Got it. That's helpful. Thanks, guys.

Yep. Thanks, Jennifer.

Thank you for the questions. The next question comes from Yi Chen at HC Wainwright.

Thank you for taking my questions. You just talked about the adverse events associated with Apellis drug. So just to clarify, you believe that the retinal vasculitis is associated with the injection, but not the drug itself in terms of the mechanism of action, or complement inhibitors?

It could be a combination of both, Yi. I was just saying that in other studies, for instance, when they first started developing the first anti-VEGF drugs, they had, I believe, at that time it was Macugen. They had things like this as well, and it wasn't necessarily attributed to the drug; it was attributed to the procedure. Yes, it is possible that the drug in itself could cause that, but I think that's a rare possibility because it didn't occur, I don't think in their Phase III study. So again, once you start getting real-world evidence for how this drug is going to be applied, you'll start unearthing some of these potential risks, and these are not manageable risks; these are very serious concerns where patients are losing vision, even though it's a small number of patients. So yes, it can be from the drug, but I believe more about the actual intervention itself. That's just my personal belief.

So I believe one of the causes of retinal vasculitis is infection and inflammation and neovascularization, so all of that can be associated with intravitreal injection, an invasive treatment that causes that.

So it is reasonable to expect newly approved products may have those adverse events as well when it's commercialized, right?

Very possible. I predict yes.

Okay, thank you for the questions. The next question comes from Bruce Jackson at Benchmark.

Hi, thank you for taking my questions. You mentioned the increase in the study size for the DRAGON trial. Originally, you put it up to 90 patients in order to improve the probability of getting an efficacy signal. Now that you're at 100, has that increased your confidence that we're going to get an efficacy signal on the results?

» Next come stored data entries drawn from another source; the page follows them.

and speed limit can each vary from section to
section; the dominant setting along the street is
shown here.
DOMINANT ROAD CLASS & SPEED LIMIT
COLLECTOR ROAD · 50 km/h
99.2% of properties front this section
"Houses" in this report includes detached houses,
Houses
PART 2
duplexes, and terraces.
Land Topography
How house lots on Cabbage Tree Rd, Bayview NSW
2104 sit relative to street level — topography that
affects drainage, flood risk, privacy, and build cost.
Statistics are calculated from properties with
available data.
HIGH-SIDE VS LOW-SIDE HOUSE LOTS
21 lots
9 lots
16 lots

Nathan, do you want to take that?

We have always believed we would see an efficacy signal since the six-month data. In the Stargardt open-label Phase II study, we've observed positive results at every six-month interim analysis, extending out to 18 months. This isn’t about changing the treatment effect size; it’s more about increasing the power, which refers to the confidence that the effect will be durable over two years. The additional 10 subjects provides an extra buffer for that power. It doesn't guarantee a greater treatment effect or increased statistical significance at the conclusion of the study, but it does enhance our ability to assert that the results are genuine and robust, as more patients are demonstrating that treatment effect. Therefore, it’s more about the power than the treatment effect size.

Okay. That’s helpful.

Bruce, to add on that, so we run the simulations and all that, so with the added sample size onto the study, and now given that we've gone up to 100, I think that gives us a better chance of getting a positive or a statistical significance at interim, so that gives us a better chance of reaching that.

Okay, great. And then one finance question, I thought I'd throw one in. In terms of your cash balance and your burn rate, how many quarters of cash do you have right now?

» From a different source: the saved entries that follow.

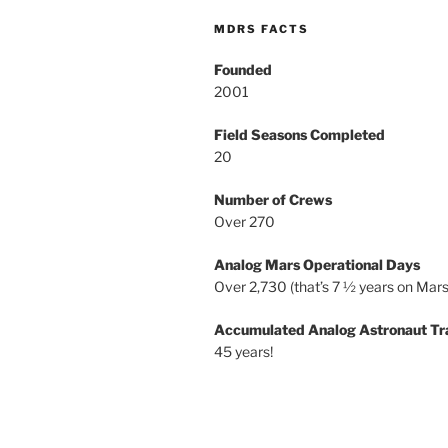
MDRS FACTS
Founded
2001
Field Seasons Completed
20
Number of Crews
Over 270
Analog Mars Operational Days
Over 2,730 (that’s 7 ½ years on Mars
Accumulated Analog Astronaut Tr
45 years!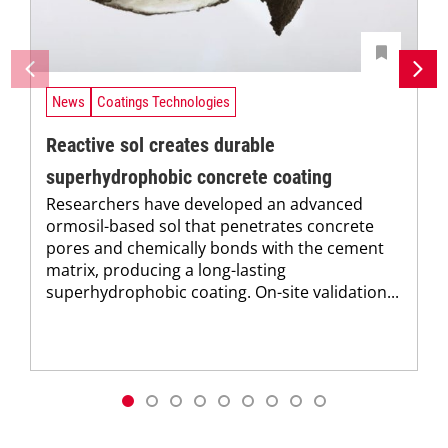
News
Coatings Technologies
Reactive sol creates durable
superhydrophobic concrete coating
Researchers have developed an advanced
ormosil-based sol that penetrates concrete
pores and chemically bonds with the cement
matrix, producing a long-lasting
superhydrophobic coating. On-site validation...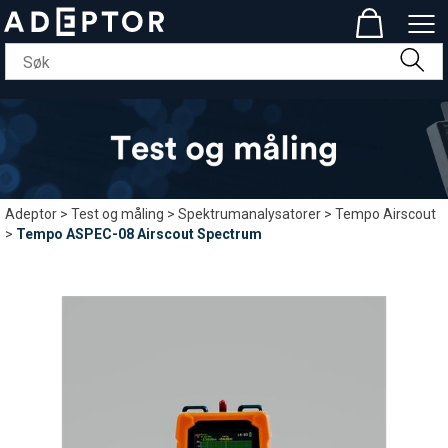
Adeptor
>
Test og måling
>
Spektrumanalysatorer
>
Tempo Airscout
>
Tempo ASPEC-08 Airscout Spectrum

Yep. Thank you, Bruce. So we do expect that we have cash flow running until the end of 2025 with the current rates.

All right. Perfect. Thank you very much.

Thank you.

Okay, this concludes the verbal portion of the Q&A session. Hao-Yuan, do we have any questions for the webcast or should we hand it back to Tom for concluding remarks?

No, I don’t have any questions here. You can turn it back to Tom. Thank you.

Well, thanks, everyone, for joining this call, and we look forward to updating you on our end of Phase II results shortly. Thank you very much.